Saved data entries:
◇ ◇ ◇ ◇

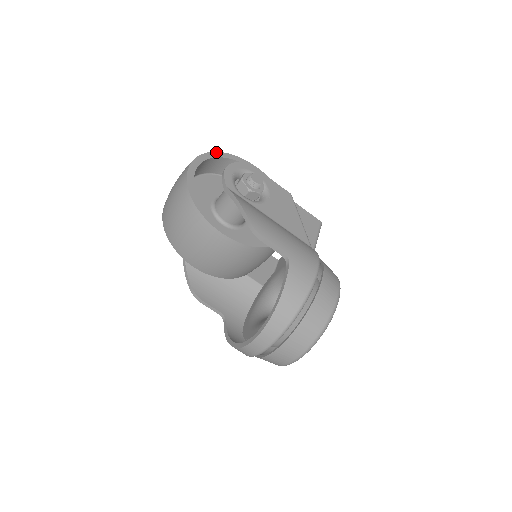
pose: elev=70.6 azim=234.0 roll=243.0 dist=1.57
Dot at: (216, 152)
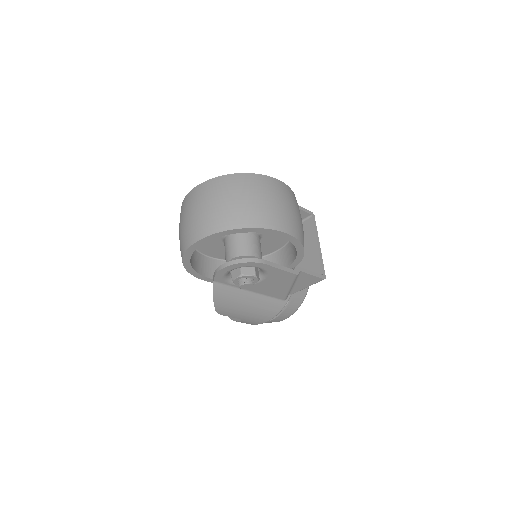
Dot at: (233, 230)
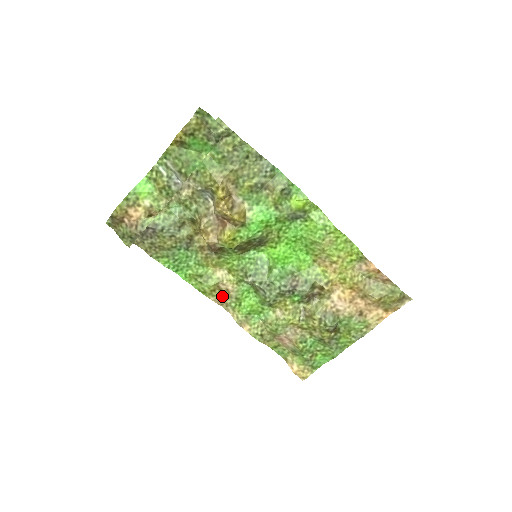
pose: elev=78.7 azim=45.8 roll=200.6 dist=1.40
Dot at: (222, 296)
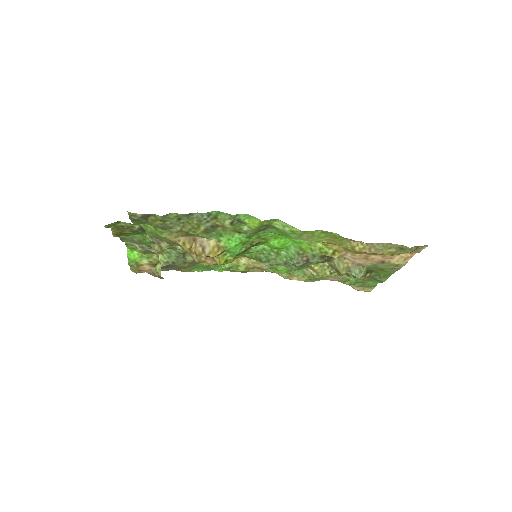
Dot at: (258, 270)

◇ ◇ ◇ ◇

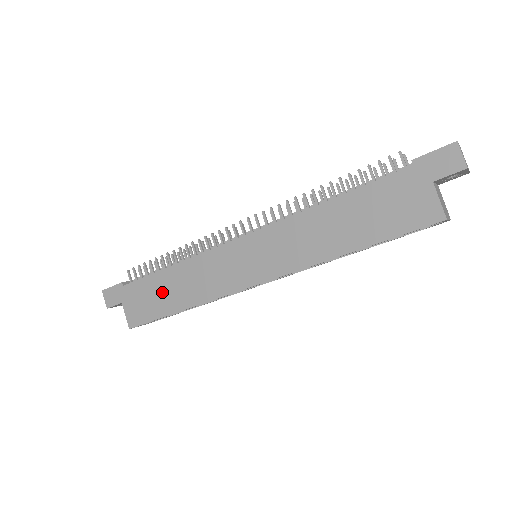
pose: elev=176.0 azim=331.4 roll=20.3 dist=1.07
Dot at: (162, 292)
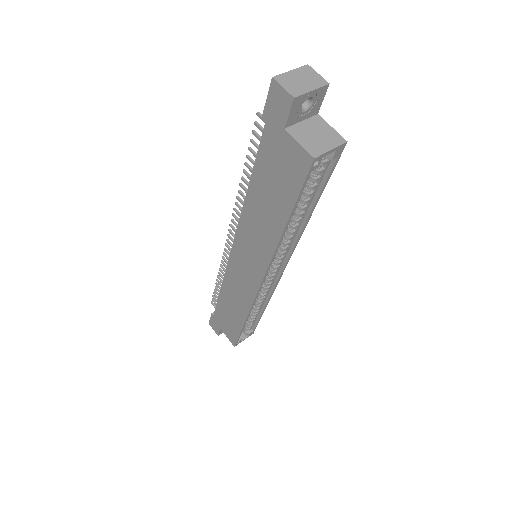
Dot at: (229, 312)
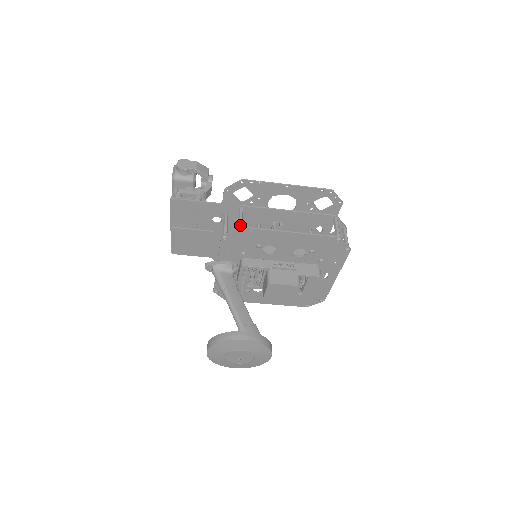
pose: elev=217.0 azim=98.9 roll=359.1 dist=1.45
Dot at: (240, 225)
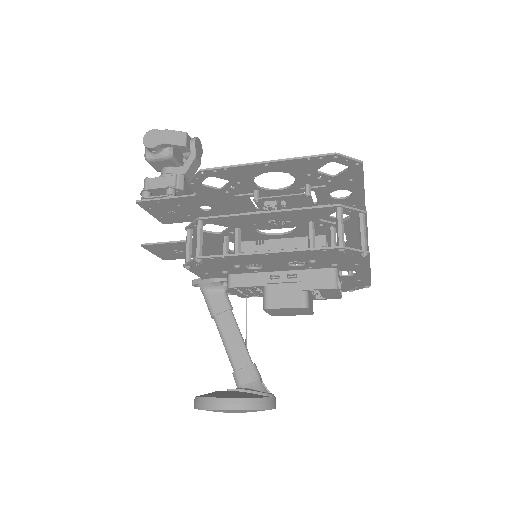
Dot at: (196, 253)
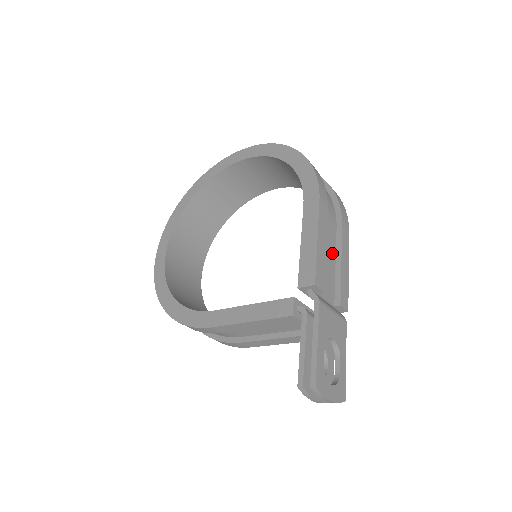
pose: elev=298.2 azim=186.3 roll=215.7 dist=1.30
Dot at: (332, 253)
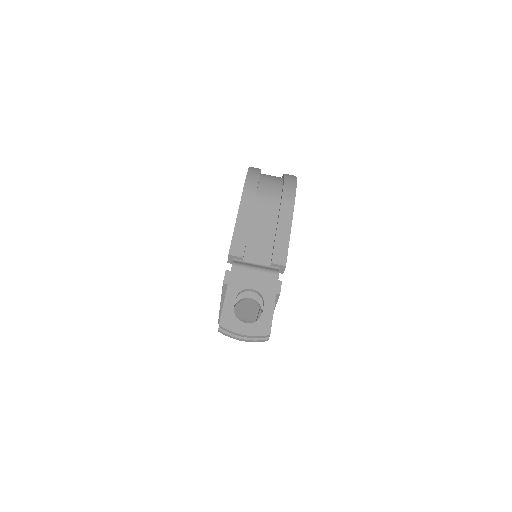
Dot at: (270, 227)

◇ ◇ ◇ ◇

◆ **INSTRUCTION**
Transcribe the lines of the data starting at the line containing "pose: elev=176.0 azim=331.4" and ending at the line containing "Dot at: (270, 227)", both included. Leave the pictures out of your answer.

◆ **FINAL RESULT**
pose: elev=176.0 azim=331.4 roll=20.3 dist=1.07
Dot at: (162, 292)
Dot at: (229, 312)
pose: elev=217.0 azim=98.9 roll=359.1 dist=1.45
Dot at: (240, 225)
Dot at: (196, 253)
pose: elev=298.2 azim=186.3 roll=215.7 dist=1.30
Dot at: (332, 253)
Dot at: (270, 227)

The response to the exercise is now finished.